I take it your not a big fan of this beer ??

I was going to make it for a mate who is interested in getting into h/brew.

I talked to the guy at the h/brew shop also today and he reflected your views..so i decided to make him a beermakers xxx instead..

this should be okay ??


----------



## JWB (11/11/03)

:chug: G'day Mike..
Make that Beermakers XXX with 500 Gms Dextrose and 
500 Gms of light malt extract. 
Boil the lot for 40 minutes and add 10 gms of pride of ringwood hops in the last 5 minutes of the boil...strain it thru a fine strainer into the fermenter and ferment the usual way....rack into 2nd fermenter after 4 days...
Its the best summer drinking brew about...

Cheers

JWB


----------



## Trough Lolly (11/11/03)

johnno said:


> Ive tried searching for GMK's draught recipe but I cant find it. Has anyone got a kwik link to it.
> B)


Better than that, here it is:

*Source - GMK's 2001 ACT Competition Recipes*




> CATEGORY 9 : PALE KIT
> 
> Australian Draught 1st place with a score of 120
> 
> ...



I have a batch in cold conditioning right now. Very nice stuff - thanks Ken!  

Cheers,

TL


----------



## Batz (12/11/03)

now that's worth a try


----------



## therook (12/11/03)

Mike,

If you want to make beer like Carlton, then go for it, dont be put off by what others think because at the end of the day, there only has to be one person satisfied and thats YOU.

Rook


----------



## GMK (12/11/03)

Mike,

I echo therook's comments.

You brew beer for yourself.......not for judges but for your tastes.


----------



## johnno (12/11/03)

Thank You TL for posting that. 
And Thank you GMK for the recipe.
So a Draught style is like a lager by the looks of it. At least that clarifies that for me.
Unfortunatley I dont have a spare fridge but I can always try this next winter. It gets pretty cold in the shed out the back.
I'm currently brewing a 2 can coles brand draught using yeast from a coopers pale ale that I propogated.
Its going like crazy in the fermenter sitting at about 22 C. 
Looks like its the wrong yeast so it will be interesting to see how it turns out.
Drinkable I hope.
Ahhh......so much to learn and brew and so little time.

Cheers B)


----------



## therook (12/11/03)

Well I'll be damned Kenny.... a crow eater supporting a Vic

Rook


----------



## GMK (12/11/03)

therook said:


> Well I'll be damned Kenny.... a crow eater supporting a Vic
> 
> Rook


 Only in the world of Home Brew....


----------



## Linz (13/11/03)

PostModern said:


> On some mornings at Central, when the wind is blowing in the right direction, I can smell the mash from the Broadway brewery. I reckon they do use huge amounts of Barley malt, but then they add double the amount in rice, dextrose and sucrose. They must do - the beers are so thin and sad.
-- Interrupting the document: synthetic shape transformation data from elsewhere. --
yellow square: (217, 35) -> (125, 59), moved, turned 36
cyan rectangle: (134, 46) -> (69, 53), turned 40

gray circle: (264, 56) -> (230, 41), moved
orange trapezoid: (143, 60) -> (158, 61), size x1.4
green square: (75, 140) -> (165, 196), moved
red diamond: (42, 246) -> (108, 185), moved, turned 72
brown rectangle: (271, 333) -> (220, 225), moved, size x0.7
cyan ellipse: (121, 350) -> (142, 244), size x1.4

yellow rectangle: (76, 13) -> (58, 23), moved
 I was sitting at the lights near the Broadway Brewery of CUB and from the cross street, a dirty big tanker (40 ft) came around the corner and snaked straight in to the brewery....down the side of the tanker..."CSR...Making Australia's finest sugar"!!!!!!!!


----------



## big d (13/11/03)

hope ya werent to suprised linz.its all about getting that unique mass produced taste.


----------



## Linz (13/11/03)

You've got to lose your innocence one day!

At least they could use the back entrance...they do it to us every time they call it beer


----------



## PostModern (14/11/03)

Linz said:


> You've got to lose your innocence one day!
> 
> At least they could use the back entrance...they do it to us every time they call it beer


 That one had me laughing out loud.
  :lol:


----------